On Feb 29, 4:12 pm, Russell Wallace
<russell.wallace.nos...@[EMAIL PROTECTED]
> wrote:
> It was suggested recently that stealth in space might be countered by
> sensors that look for a stealthed vehicle randomly occulting a star,
> causing the star to wink out for a moment. This is an interesting
> concept, so I ran some very rough calculations to try and figure out if
> it makes sense. All figures order of magnitude only.
>
> Assume the targets being looked for are 10 m.
>
> Suppose diffraction limits the range to 1 million km.
> Then the fraction of the sky occulted is (1e1 / 1e9)^2 = 1e-16.
>
> Suppose there are 1 billion stars visible enough to be used for the
> purpose. (i.e. the target isn't careless or unlucky enough to wander in
> front of another galaxy, so we're using only the visible stars in our
> own galaxy.)
> Then the probability of occultation is 1e-16 * 1e9 = 1e-7.
>
> But the target is moving. So it has to travel 1e7 times its own length
> to have a reasonable chance of occultation.
> 1e7 * 10 m = 100,000 km, which is less than the originally assumed
> range, so the concept looks workable, unless I'm making a mistake
somewhere?

** REQUIRED WORK **
List each assumption that the forum post on detecting stealthed vehicles in space introduces with the word "Assume" or "Suppose".

** RECORDED DATA **

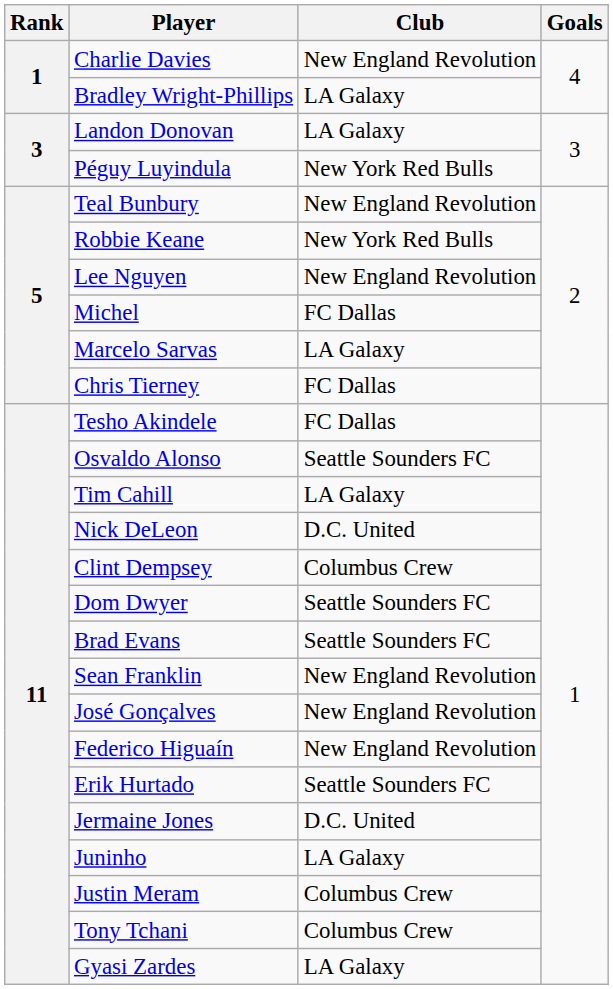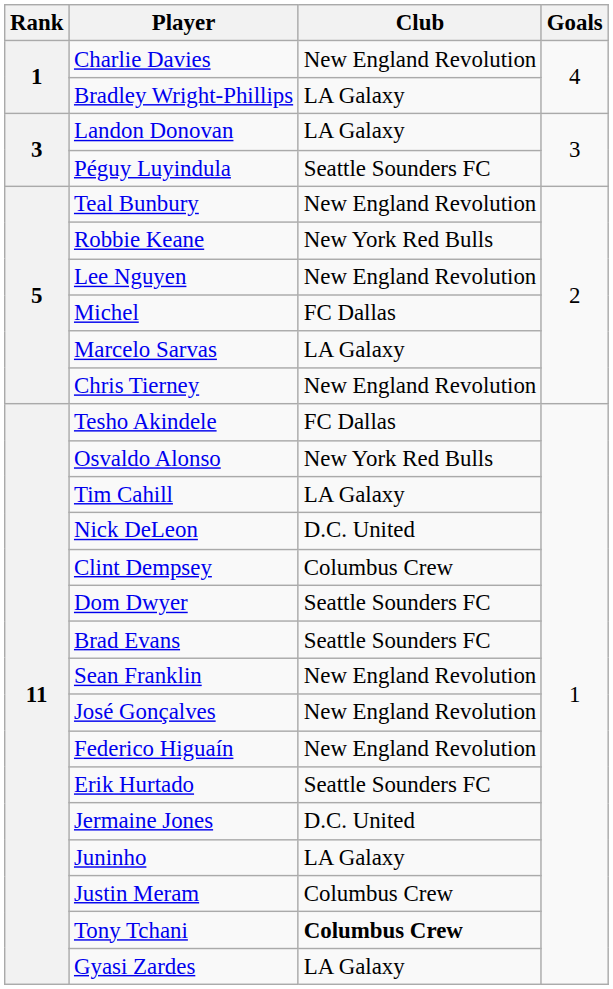Péguy Luyindula | Club: New York Red Bulls -> Seattle Sounders FC
Chris Tierney | Club: FC Dallas -> New England Revolution
Osvaldo Alonso | Club: Seattle Sounders FC -> New York Red Bulls
Tony Tchani | Club: normal -> bold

** SOLUTION FOR THIS PROBLEM **
- The targets being looked for are 10 m.
- Diffraction limits the range to 1 million km.
- There are 1 billion stars visible enough to be used for the purpose.